Case Study: Supporting an International Retailer Transform its Leadership and Service
Scale and Scope of the Programme
The aim of this programme was to generate a step change in the emotional loyalty of this global retailer’s customers and staff. It has now been rolled out to 250,000 people in every region worldwide.
The Approach - A Focus on Attitude
Most service programmes are limited by a focus on process – or on skills – and yet research continually reaffirms that attitude is the key determinant of great service.
The retailer believed if it could enable its staff to initiate contact with customers without self-consciousness, it would have a unique source of competitive advantage.
Bridge introduced as the centrepiece of the programme a tool to enable an attitude of extraordinary service throughout the organisation. It was so powerful that individuals found big gains beyond their work and into their home life.
“This has been fantastic at work, but most important to me is that the skill of choosing my attitude has turned me from a grumpy, stressed-out guy into a dad who has rediscovered his spark.”
Store Director
The retailer took the view that its leaders needed to role model the new culture. The attitude change became the heart of their leadership programme which all managers at all levels attended. They found the same tools that worked to change the way staff dealt with customers revolutionised the way managers dealt with staff.
Bringing the Brand to Life through Service

Implementation: Strong Local Ownership and Measurable Goals
The retailer faced two challenges:
- How to translate their customer insights into simple behaviours that staff could embrace throughout the business
- How to roll this out so that it both provided direction as to the behaviours required, but also empowered local managers to embrace these behaviours and see them as solutions to local priorities
The first challenge was accomplished by taking their customer insights and running an intense day with a large number of general assistants, some managers and the main board director responsible for operations. The result was three service expressions that have subsequently entered organisational language.
The second challenge was equally important. It would be easy for store managers to see this as a head office initiative. Great care was taken to work with each store manager to identify the business issues facing their store. The store manager's team was then worked with to create a vision for how the programme could solve these issues, enabling a better experience for customers and staff. This meant that each local change programme had a set of locally relevant, but tangible business goals.

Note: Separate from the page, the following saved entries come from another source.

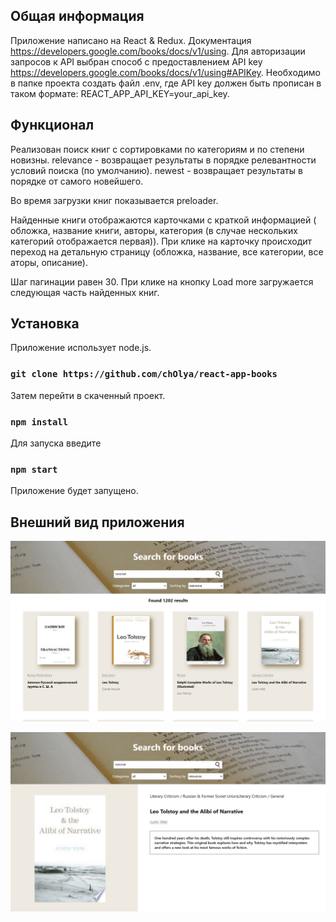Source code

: ## Общая информация 

Приложение написано на React & Redux.
Документация https://developers.google.com/books/docs/v1/using.
Для авторизации запросов к API выбран способ с предоставлением API key https://developers.google.com/books/docs/v1/using#APIKey. Необходимо в папке проекта создать файл .env, где API key должен быть прописан в таком формате: REACT_APP_API_KEY=your_api_key.

##  Функционал

Реализован поиск книг с сортировками по категориям и по степени новизны.
relevance - возвращает результаты в порядке релевантности условий поиска (по умолчанию).
newest - возвращает результаты в порядке от самого новейшего.

Во время загрузки книг показывается preloader.

Найденные книги отображаются карточками с краткой информацией ( обложка, название книги, авторы, категория (в случае нескольких категорий отображается первая)). При клике на карточку происходит переход на детальную страницу (обложка, название, все категории, все аторы, описание).

Шаг пагинации равен 30. При клике на кнопку Load more загружается следующая часть найденных книг.

## Установка

Приложение использует node.js.

### `git clone https://github.com/chOlya/react-app-books`

Затем перейти в скаченный проект.

### `npm install`

Для запуска введите 

### `npm start`

Приложение будет запущено.

## Внешний вид приложения 

![Скриншот](https://github.com/chOlya/react-app-books/blob/master/screenshots/screen1.png)


![Скриншот](https://github.com/chOlya/react-app-books/blob/master/screenshots/screen2.png)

The results have been spectacular as stores have focused on pressing business challenges and achieved results in increasing revenue growth, reducing absence, reducing shrink and improving availability.
Securing the Impact at Scale
Three important mechanisms were put in place to ensure the impact was sustained at scale.
Firelighters
Bridge proposed a change agent model (i.e. where a small number of passionate individuals influence their peers) with some core principles:
- Firelighters were selected by the store. The store is accountable for their success – and could request more firelighters if the initial group was not sufficient. Firelighters were given specific roles in partnership with identically trained section managers
- A mixture of cynics and natural enthusiasts were selected – the key criterion was ‘who can have the most impact here?’ Firelighters received two days intensive training, which had a profound impact
This programme of firelighters has been highly successful. To date 20,000 firelighters have been recruited and trained.
“The firelighters are the single biggest reason that the programme is having such an impact. The programme has switched on the people that really matter, the customer assistants.”
Store Director
Internal Capability
Although externally designed, the programme looked and felt like an internal programme. This is primarily because approximately 100 coaches were trained as internal consultants to run the programme. They were employed at a regional level and worked with regional and store managers to adapt the programme to local needs.
A Systemic Approach
A systemic approach was adopted to ensure ‘every piece of the jigsaw fell into place.’ Each store experienced 26 weeks of activity, beginning with a diagnostic and ending with a re-evaluation.
The programme of activity was designed to impact on every level of the store through initiating a series of small and big changes which fitted together to create the whole impact.
In the 26 weeks therefore, the store experienced:

Summary
Bridge won prominent awards in the press and the trade for its impact and innovation.
At an organisation-wide level, the principles of the programme have been integrated into approaches to recruitment, evaluation, other leadership development and so on.
Bridge have continued to support the leadership and service development of this remarkable international retailer at all levels and in every region worldwide.